Ishigami is the 19th architect to be chosen to design the pavilion
Japanese architect Junya Ishigami has been selected to design the Serpentine Pavilion 2019.
He is the 19th architect to design a temporary pavilion on the Serpentine Gallery lawn in Kensington Gardens.
Ishigami’s design takes inspiration from roofs, which he described as the most universal architectural feature.
The design of the 2019 pavilion has been made by arranging slates to create a single canopy roof that appears to emerge from the ground of the surrounding park.
Within, the interior of the pavilion is an enclosed cave-like space, a refuge for contemplation.
Describing his design, Ishigami said: “My design for the pavilion plays with our perspectives of the built environment against the backdrop of a natural landscape, emphasising a natural and organic feel as though it had grown out of the lawn, and resembling a hill made out of rocks.
“This is an attempt to supplement traditional architecture with modern methodologies and concepts, to create in this place an expanse of scenery like never seen before.

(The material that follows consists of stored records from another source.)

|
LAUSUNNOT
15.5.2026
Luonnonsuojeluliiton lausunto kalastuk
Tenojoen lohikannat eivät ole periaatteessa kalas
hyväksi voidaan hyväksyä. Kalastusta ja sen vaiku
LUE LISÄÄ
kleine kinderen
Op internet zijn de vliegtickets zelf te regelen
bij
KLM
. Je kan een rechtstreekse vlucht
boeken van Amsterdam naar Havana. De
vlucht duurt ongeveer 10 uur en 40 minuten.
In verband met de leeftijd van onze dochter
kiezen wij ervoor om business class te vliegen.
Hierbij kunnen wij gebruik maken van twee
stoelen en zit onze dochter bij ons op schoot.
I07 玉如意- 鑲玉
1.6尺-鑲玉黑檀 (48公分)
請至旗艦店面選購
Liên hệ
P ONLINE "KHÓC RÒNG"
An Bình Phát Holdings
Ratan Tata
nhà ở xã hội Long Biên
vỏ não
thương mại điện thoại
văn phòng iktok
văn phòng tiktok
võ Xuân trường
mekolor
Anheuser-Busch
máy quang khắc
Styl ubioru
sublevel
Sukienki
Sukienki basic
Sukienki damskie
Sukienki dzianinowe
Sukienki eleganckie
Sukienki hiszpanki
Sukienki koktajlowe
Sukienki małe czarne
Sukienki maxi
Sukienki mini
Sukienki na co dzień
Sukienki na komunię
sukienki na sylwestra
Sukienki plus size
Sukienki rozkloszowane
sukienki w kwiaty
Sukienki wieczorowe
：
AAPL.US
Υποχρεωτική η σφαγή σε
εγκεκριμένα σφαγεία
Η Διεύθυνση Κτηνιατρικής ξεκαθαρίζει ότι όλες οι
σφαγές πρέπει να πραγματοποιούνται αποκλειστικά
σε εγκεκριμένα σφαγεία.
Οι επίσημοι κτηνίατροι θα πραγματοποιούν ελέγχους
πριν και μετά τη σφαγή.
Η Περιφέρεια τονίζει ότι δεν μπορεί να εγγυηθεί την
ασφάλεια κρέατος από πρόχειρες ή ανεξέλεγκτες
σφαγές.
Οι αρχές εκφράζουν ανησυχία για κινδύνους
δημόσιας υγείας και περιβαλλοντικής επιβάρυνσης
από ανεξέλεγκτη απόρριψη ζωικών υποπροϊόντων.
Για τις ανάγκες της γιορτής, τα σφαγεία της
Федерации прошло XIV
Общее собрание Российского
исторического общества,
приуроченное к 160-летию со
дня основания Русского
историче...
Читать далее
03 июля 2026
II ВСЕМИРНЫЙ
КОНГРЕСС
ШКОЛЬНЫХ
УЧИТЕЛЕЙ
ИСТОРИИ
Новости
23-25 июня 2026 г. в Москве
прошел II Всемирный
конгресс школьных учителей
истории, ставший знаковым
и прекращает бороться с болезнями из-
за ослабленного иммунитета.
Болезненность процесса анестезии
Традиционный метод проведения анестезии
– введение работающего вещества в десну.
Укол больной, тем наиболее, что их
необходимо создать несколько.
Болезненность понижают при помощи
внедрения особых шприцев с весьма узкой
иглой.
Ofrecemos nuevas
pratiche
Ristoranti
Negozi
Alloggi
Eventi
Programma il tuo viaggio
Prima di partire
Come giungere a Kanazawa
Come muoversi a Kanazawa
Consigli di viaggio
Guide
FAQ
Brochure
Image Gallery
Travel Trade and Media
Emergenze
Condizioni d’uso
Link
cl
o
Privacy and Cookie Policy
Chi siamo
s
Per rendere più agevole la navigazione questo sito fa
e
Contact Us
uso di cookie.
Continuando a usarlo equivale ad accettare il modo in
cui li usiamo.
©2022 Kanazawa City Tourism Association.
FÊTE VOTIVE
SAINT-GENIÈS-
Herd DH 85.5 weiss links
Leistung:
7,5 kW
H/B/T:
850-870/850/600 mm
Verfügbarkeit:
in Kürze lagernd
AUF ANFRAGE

“Possessing the weighty presence of slate roofs seen around the world, and simultaneously appearing so light it could blow away in the breeze, the cluster of scattered rock levitates, like a billowing piece of fabric.”
Ishigami, 45, worked as an architect at Sanaa before founding Junya Ishigami & Associates in 2004.

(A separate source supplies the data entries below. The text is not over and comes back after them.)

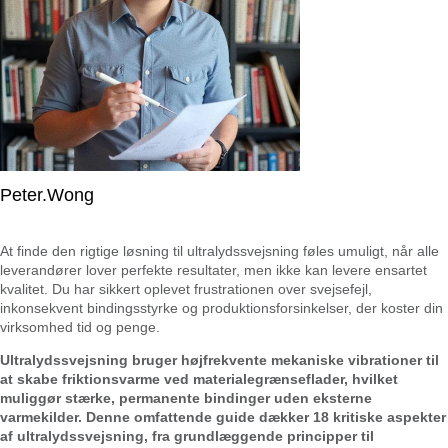
Peter.Wong
At finde den rigtige løsning til ultralydssvejsning føles umuligt, når alle
leverandører lover perfekte resultater, men ikke kan levere ensartet
kvalitet. Du har sikkert oplevet frustrationen over svejsefejl,
inkonsekvent bindingsstyrke og produktionsforsinkelser, der koster din
virksomhed tid og penge.
Ultralydssvejsning bruger højfrekvente mekaniske vibrationer til
at skabe friktionsvarme ved materialegrænseflader, hvilket
muliggør stærke, permanente bindinger uden eksterne
varmekilder. Denne omfattende guide dækker 18 kritiske aspekter
af ultralydssvejsning, fra grundlæggende principper til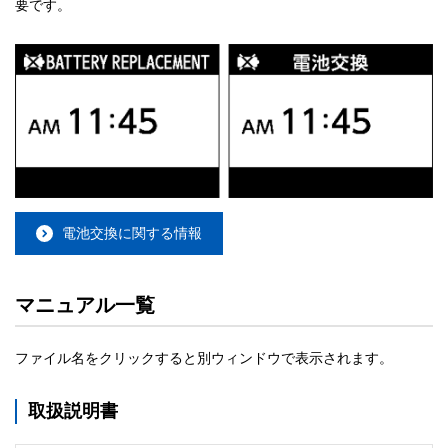
要です。
電池交換に関する情報
マニュアル一覧
ファイル名をクリックすると別ウィンドウで表示されます。
取扱説明書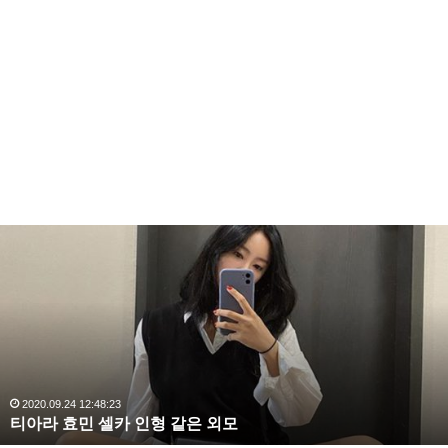
티
아
라
효
민
셀
카
인
형
2020.09.24 12:48:23
티아라 효민 셀카 인형 같은 외모
같
은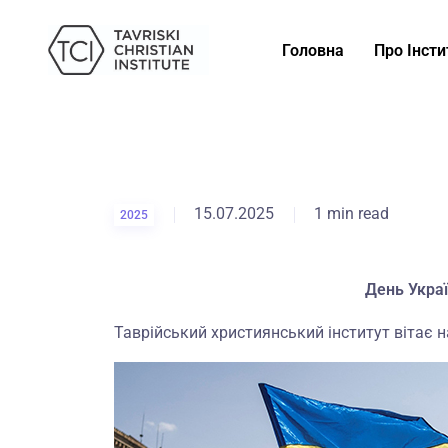
Головна
Про Інсти
15.07.2025
1 min read
2025
День Укра
Таврійський християнський інститут вітає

This commission for the Serpentine Pavilion began in 2000 with Zaha Hadid and has presented the first UK structures by some of the biggest names in architecture.
Recent architects have included Frida Escobeda of Mexico last year, Francis Kéré of Burkina Faso in 2017 and Bjarke Ingels of Denmark, whose 2016 pavilion was the most visited architectural and design exhibition in the world. Sanaa designed the 2009 pavilion.
Serpentine Galleries artistic director Hans Ulrich Obrist and chief executive Yana Peel selected Ishigami with advisors David Adjaye, Richard Rogers and David Glover, plus head of construction and buildings at Serpentine Galleries Julie Burnell and Amira Gad, who is the Serpentine’s curator of exhibitions and architecture.
In a joint statement Obrist and Peel said: “We are thrilled to be able to share the designs for Junya Ishigami’s Serpentine Pavilion – a structure informed by the natural world and situated in the middle of one of London’s greenest spaces, Kensington Gardens.
“The pavilion and its accompanying programme will be central to the Serpentine’s General Ecology strand - an ongoing investigation into complex systems, interspecies landscapes and the environment.”
The pair also launched the Serpentine Augmented Architecture project, with Google Arts and Culture, where a winning submission for an unrealised project will be displayed. Supported by David Adjaye, the project will look at ways in which augmented reality could transform our spatial, social and structural experience of the city now and in the future. The deadline for submissions is 10am on February 25.